ABOUT THIS TASK ::
From the first line of the records down to the one that holds "18: (996, 564)", transcribe each line exactly and add nothing.

··· DATA PROVIDED

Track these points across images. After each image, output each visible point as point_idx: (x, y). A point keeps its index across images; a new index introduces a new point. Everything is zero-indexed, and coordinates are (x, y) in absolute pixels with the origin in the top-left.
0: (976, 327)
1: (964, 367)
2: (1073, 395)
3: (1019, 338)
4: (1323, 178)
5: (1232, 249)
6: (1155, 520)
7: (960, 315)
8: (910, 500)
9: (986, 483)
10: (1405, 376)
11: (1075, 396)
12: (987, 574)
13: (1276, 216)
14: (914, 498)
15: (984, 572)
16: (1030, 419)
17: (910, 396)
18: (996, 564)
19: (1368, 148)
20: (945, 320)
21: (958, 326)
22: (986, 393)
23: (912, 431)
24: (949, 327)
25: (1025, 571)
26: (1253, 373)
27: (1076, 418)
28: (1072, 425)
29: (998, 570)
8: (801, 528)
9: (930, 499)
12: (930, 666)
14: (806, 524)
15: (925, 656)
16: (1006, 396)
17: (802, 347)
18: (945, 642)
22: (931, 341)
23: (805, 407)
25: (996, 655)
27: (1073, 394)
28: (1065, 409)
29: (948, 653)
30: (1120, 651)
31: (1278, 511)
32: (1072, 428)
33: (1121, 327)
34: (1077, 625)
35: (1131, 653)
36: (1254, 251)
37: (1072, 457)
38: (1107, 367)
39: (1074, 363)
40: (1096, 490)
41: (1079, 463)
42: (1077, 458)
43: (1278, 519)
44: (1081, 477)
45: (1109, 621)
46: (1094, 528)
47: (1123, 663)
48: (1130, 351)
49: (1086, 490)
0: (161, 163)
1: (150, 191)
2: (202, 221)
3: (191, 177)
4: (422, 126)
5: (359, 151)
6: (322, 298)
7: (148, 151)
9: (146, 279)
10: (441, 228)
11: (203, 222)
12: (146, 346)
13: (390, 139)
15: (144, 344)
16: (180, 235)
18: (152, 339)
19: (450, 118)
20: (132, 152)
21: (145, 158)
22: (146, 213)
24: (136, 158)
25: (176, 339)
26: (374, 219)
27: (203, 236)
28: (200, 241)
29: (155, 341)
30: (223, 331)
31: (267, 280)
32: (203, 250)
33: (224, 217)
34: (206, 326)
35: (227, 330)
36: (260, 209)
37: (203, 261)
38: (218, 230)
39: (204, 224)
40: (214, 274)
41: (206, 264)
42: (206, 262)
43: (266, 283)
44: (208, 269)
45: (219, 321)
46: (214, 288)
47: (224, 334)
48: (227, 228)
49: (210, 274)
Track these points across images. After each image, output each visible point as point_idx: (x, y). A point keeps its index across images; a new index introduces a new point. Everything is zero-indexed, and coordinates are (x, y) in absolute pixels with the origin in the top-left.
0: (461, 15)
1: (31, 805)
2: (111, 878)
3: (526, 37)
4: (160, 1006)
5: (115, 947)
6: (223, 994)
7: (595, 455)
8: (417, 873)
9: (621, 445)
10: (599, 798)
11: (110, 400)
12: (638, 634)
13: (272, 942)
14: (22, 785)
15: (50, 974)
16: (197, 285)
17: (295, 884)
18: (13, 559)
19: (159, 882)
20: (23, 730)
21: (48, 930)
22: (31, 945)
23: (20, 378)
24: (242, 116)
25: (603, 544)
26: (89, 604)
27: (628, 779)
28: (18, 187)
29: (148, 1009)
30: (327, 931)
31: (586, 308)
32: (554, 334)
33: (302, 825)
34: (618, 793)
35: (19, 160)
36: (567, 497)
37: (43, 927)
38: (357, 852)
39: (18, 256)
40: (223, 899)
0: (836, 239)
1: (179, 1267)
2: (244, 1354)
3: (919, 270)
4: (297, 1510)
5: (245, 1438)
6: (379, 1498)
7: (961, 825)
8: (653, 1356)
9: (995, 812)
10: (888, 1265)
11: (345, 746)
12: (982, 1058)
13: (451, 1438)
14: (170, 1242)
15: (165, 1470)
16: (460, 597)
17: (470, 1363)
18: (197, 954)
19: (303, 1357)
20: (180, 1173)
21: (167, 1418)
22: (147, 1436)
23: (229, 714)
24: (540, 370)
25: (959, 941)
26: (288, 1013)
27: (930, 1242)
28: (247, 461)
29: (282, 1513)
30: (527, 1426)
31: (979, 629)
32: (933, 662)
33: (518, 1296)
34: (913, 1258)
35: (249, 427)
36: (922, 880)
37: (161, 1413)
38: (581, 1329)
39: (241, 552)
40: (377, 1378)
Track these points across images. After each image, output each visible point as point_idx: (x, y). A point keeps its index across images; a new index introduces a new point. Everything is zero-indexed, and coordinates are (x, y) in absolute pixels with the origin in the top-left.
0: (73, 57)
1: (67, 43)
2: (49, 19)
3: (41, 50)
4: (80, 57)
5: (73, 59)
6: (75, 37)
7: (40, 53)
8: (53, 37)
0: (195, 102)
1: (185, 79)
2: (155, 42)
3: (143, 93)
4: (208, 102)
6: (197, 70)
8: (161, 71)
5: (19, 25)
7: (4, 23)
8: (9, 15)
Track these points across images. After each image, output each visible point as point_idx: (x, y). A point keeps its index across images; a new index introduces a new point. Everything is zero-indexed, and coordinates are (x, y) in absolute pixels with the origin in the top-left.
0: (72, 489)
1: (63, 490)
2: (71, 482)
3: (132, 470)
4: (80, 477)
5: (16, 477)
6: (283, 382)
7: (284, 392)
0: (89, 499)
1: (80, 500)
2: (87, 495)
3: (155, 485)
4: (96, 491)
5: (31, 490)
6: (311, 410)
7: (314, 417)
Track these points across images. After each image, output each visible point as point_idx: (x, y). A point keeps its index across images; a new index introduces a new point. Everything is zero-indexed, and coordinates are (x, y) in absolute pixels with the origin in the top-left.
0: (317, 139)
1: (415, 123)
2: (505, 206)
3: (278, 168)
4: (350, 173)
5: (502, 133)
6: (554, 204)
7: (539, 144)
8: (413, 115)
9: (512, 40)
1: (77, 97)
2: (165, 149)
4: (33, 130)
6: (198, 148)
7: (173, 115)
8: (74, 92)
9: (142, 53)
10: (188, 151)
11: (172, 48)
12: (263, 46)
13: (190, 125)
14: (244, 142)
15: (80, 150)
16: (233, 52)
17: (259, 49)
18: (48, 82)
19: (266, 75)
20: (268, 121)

······

SOLUTION FOR THIS TASK ::
Track these points across images. After each image, output each visible point as point_idx: (x, y). A point keeps its index across images; a new index introduces a new point. Everything is zero-indexed, and coordinates are (x, y) in absolute pixels with the origin in the top-left.
0: (976, 327)
1: (964, 367)
2: (1073, 395)
3: (1019, 338)
4: (1323, 178)
5: (1232, 249)
6: (1155, 520)
7: (960, 315)
8: (910, 500)
9: (986, 483)
10: (1405, 376)
11: (1075, 396)
12: (987, 574)
13: (1276, 216)
14: (914, 498)
15: (984, 572)
16: (1030, 419)
17: (910, 396)
18: (996, 564)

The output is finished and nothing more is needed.